▶ _CHALLENGE_
Put the lines of the records into a numbered list, leaving out any blank lines, starting with the line containing "scientific name: Opheodrys aestivus" and going on through the line containing "scientific name: Coenonympha california".

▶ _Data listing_
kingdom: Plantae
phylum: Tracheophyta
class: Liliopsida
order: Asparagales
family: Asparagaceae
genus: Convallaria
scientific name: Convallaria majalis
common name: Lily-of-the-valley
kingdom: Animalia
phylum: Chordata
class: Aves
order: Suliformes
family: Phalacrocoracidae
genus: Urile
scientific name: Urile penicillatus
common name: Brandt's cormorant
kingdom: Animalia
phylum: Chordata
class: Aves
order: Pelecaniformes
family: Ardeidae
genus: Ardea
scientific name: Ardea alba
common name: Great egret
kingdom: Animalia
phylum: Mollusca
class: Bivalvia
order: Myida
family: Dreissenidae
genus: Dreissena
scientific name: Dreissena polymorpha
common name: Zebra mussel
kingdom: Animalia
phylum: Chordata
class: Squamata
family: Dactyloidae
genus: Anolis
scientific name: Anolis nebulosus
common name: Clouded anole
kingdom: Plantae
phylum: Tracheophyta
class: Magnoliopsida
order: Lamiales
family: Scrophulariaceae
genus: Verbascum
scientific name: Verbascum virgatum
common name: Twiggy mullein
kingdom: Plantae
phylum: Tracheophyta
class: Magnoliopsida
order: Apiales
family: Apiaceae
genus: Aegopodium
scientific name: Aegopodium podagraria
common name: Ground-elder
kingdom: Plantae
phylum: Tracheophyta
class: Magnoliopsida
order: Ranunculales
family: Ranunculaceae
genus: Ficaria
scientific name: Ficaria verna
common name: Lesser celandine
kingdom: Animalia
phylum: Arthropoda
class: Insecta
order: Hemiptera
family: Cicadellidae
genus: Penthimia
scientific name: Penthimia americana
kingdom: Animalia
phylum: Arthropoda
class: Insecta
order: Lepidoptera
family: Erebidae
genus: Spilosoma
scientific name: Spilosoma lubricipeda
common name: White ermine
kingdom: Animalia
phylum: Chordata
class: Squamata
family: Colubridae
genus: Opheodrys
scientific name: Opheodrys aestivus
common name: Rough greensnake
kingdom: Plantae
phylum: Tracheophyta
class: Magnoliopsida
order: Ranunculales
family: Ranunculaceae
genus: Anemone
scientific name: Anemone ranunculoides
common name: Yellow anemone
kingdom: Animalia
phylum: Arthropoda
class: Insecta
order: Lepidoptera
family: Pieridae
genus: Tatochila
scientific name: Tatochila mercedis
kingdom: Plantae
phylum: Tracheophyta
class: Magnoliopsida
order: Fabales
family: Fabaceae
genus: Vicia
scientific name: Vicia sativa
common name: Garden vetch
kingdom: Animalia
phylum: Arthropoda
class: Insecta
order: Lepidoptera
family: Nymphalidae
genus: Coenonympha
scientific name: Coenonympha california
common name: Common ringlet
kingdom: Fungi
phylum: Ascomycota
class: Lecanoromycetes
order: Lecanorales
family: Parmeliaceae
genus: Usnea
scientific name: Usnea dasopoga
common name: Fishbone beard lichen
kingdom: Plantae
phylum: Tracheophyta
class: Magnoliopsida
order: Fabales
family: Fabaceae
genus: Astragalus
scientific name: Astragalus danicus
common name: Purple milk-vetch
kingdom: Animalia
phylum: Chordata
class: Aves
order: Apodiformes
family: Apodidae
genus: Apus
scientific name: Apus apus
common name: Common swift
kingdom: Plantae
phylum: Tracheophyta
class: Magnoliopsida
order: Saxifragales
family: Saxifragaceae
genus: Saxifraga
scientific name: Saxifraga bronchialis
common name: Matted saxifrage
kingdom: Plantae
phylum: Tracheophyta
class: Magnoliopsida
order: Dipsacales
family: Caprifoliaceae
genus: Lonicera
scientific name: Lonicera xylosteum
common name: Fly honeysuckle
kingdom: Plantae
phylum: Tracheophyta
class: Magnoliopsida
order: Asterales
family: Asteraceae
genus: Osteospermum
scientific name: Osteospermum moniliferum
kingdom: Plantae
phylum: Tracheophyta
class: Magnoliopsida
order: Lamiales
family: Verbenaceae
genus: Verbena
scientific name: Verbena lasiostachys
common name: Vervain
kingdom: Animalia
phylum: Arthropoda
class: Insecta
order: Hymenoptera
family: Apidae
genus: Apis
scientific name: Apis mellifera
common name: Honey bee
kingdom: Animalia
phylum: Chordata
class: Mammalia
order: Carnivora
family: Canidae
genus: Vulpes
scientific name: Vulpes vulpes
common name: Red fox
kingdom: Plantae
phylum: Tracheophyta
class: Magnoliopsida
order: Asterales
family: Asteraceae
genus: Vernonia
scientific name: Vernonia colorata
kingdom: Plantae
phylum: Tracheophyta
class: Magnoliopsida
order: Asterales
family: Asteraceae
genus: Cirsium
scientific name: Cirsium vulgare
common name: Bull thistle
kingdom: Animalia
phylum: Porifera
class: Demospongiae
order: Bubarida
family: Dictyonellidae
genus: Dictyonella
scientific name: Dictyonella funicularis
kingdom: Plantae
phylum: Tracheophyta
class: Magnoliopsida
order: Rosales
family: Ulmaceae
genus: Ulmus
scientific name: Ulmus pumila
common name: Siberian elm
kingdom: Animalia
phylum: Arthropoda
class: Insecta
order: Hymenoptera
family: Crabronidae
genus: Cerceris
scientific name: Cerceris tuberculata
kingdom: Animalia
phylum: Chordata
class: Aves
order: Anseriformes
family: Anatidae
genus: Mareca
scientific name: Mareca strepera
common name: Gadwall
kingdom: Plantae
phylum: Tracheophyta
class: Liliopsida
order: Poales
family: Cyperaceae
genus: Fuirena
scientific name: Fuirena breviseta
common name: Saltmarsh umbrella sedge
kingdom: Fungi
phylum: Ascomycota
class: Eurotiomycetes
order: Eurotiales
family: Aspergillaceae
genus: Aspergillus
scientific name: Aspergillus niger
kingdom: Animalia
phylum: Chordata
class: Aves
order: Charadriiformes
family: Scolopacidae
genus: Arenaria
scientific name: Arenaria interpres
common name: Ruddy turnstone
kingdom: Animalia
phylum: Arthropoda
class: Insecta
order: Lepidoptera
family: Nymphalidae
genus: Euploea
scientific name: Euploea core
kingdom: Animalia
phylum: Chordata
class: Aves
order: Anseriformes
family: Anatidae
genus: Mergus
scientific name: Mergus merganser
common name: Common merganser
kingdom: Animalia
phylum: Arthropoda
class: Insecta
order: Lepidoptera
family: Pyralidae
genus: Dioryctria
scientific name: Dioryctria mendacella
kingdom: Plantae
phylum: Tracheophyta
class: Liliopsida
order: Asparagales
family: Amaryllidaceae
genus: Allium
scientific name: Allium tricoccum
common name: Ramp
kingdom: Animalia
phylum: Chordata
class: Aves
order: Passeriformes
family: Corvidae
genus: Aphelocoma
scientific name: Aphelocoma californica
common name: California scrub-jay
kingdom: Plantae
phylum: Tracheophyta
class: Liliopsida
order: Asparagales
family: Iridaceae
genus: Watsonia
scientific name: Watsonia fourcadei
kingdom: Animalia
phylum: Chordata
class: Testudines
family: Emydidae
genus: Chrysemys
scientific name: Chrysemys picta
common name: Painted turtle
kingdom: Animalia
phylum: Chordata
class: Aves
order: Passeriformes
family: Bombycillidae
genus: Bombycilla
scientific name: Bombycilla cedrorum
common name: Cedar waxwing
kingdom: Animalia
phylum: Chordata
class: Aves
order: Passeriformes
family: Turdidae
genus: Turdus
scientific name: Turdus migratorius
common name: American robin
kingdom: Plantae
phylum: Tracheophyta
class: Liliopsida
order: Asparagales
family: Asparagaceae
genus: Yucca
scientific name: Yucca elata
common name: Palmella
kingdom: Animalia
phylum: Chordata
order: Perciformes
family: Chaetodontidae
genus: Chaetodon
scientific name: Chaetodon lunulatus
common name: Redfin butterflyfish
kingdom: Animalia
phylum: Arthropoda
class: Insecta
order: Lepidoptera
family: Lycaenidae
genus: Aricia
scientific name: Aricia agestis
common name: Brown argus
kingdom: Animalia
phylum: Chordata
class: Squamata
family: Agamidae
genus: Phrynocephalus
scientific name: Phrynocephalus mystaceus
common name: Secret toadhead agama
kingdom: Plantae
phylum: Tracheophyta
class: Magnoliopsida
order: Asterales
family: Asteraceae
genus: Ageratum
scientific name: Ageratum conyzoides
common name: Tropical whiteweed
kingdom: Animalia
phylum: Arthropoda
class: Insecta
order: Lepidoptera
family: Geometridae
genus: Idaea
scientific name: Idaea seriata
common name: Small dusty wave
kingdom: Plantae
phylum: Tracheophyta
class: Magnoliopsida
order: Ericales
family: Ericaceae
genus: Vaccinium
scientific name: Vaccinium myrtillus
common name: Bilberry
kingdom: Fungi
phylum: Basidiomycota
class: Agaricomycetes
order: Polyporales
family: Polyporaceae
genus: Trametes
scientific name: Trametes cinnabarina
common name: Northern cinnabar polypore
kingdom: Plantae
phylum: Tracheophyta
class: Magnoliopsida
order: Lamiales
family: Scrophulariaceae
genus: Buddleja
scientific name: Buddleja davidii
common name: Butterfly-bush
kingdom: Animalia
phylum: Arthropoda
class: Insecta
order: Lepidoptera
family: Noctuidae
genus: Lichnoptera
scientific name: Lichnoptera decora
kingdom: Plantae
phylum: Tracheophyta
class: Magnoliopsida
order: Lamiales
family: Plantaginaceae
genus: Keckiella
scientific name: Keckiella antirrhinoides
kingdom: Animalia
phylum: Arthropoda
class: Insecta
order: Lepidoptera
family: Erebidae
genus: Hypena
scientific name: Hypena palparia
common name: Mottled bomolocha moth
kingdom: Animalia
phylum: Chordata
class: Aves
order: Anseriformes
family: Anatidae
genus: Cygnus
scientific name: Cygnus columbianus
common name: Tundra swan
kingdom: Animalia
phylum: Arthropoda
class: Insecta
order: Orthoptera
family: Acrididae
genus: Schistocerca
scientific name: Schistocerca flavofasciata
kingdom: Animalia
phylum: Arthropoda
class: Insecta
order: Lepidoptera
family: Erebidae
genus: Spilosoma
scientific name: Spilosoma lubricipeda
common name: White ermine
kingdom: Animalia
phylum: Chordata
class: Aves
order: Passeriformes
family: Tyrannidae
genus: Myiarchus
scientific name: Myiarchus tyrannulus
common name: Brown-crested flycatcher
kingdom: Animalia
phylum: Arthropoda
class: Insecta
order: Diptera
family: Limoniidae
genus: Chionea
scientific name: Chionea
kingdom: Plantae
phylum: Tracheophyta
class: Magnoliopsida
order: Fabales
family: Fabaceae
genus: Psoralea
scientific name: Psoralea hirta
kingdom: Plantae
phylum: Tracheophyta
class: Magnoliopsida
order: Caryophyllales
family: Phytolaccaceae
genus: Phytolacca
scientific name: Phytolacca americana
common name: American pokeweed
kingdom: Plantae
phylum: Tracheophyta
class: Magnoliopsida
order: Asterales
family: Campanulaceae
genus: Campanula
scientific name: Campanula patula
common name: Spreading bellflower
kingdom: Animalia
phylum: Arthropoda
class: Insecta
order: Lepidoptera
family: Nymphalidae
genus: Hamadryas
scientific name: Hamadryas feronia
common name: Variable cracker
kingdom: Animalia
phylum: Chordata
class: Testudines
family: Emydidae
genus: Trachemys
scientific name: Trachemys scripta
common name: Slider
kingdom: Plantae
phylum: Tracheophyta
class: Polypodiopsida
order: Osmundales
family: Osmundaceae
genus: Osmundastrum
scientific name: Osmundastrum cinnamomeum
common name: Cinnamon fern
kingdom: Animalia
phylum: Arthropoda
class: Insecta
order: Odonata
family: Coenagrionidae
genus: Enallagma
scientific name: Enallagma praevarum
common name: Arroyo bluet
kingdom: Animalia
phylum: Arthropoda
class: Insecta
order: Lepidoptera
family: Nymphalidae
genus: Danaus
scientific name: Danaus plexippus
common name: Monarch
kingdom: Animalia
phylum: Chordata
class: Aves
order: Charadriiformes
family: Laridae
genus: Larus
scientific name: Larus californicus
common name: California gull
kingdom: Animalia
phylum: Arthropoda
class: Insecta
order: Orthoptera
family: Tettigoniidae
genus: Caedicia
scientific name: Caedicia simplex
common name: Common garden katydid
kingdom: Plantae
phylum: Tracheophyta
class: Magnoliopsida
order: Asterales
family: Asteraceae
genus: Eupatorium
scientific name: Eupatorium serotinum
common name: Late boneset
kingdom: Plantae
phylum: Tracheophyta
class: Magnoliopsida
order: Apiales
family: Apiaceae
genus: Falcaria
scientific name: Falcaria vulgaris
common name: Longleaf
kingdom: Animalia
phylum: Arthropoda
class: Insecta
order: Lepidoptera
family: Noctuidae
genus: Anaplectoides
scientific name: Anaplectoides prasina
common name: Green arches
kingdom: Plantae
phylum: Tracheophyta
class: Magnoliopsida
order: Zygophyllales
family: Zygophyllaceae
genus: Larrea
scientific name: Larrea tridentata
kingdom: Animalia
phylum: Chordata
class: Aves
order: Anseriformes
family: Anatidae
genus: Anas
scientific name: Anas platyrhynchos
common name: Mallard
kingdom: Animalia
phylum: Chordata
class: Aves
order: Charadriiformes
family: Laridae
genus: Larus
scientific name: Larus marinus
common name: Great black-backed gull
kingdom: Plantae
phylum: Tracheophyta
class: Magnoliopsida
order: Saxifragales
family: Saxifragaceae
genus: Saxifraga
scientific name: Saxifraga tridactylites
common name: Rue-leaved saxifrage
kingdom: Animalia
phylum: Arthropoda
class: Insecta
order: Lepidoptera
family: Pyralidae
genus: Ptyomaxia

▶ _SOLVED EXERCISE_
1. scientific name: Opheodrys aestivus
2. common name: Rough greensnake
3. kingdom: Plantae
4. phylum: Tracheophyta
5. class: Magnoliopsida
6. order: Ranunculales
7. family: Ranunculaceae
8. genus: Anemone
9. scientific name: Anemone ranunculoides
10. common name: Yellow anemone
11. kingdom: Animalia
12. phylum: Arthropoda
13. class: Insecta
14. order: Lepidoptera
15. family: Pieridae
16. genus: Tatochila
17. scientific name: Tatochila mercedis
18. kingdom: Plantae
19. phylum: Tracheophyta
20. class: Magnoliopsida
21. order: Fabales
22. family: Fabaceae
23. genus: Vicia
24. scientific name: Vicia sativa
25. common name: Garden vetch
26. kingdom: Animalia
27. phylum: Arthropoda
28. class: Insecta
29. order: Lepidoptera
30. family: Nymphalidae
31. genus: Coenonympha
32. scientific name: Coenonympha california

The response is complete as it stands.